Causa seguita da Francesco Torniamenti
(Trib. Padova, decr., 7 luglio 2017, n. 4411)
L’impugnazione d’urgenza del contratto a termine è di per sé infondata – in quanto priva del requisito del periculum in mora - stante il fatto che la sentenza che viene emessa all’esito del giudizio ordinario ricostituisce il rapporto di lavoro con effetto retroattivo sin dalla stipulazione del contratto a tempo determinato; sicché l’instaurazione del giudizio di merito non può provocare, in capo al lavoratore, un pregiudizio irreparabile tale da giustificare il ricorso d’urgenza.
Così si è pronunciato il Tribunale di Padova, in un caso di successione di due contratti a termine, respingendo il giudizio cautelare ex art. 700 cod. proc. civ., promosso dal lavoratore nei confronti del datore e volto a far accertare, in via d’urgenza, la nullità del termine apposto al secondo contratto perché stipulato prima che fosse decorso, della conclusione del primo contratto, l’intervallo di tempo minimo previsto dall’art. 21 del D.lgs. n. 81/2015.

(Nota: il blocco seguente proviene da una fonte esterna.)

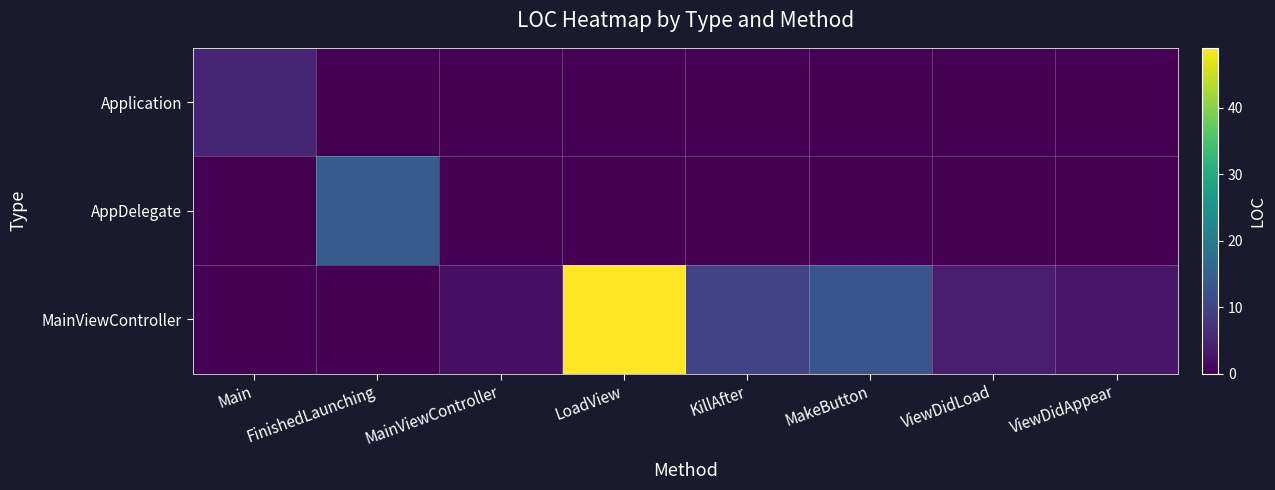

Rank the series by their maximum value, from lowest to highest.

Application, AppDelegate, MainViewController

Tale decisione è stata motivata sulla base del fatto che la sentenza dichiarativa della nullità del termine apposto al contratto – ove emessa all’esito del giudizio ordinario - ricostituisce il rapporto di lavoro a tempo indeterminato sin dalla data di stipulazione del contratto a termine illegittimo e riconosce altresì, in favore
del lavoratore, un risarcimento del danno stabilito nell’indennità di cui all’art. 28 D.lgs. n. 81/2015. Di talché ogni danno e/o pregiudizio che il lavoratore dovesse subire in attesa della sentenza di merito troverebbe poi – in caso di accoglimento della domanda – completa riparazione.
In aggiunta a quanto sopra, il Tribunale ha escluso il requisito del periculum anche in considerazione del tempo trascorso prima che il lavoratore promuovesse il procedimento d’urgenza (3 mesi) specificando che, ai fini dell’esistenza del requisito in oggetto, non ha alcuna rilevanza lo stato di disoccupazione del ricorrente.
Con tale provvedimento il Tribunale riafferma il noto principio per cui il pregiudizio patrimoniale – in quanto danno riparabile - non può mai costituire di per sé periculum in mora tale da giustificare il ricorso al procedimento ex art. 700 cod. proc. civ., in analogia con quanto affermato in passato dalla giurisprudenza in caso di procedimenti cautelari promossi avverso ai licenziamenti.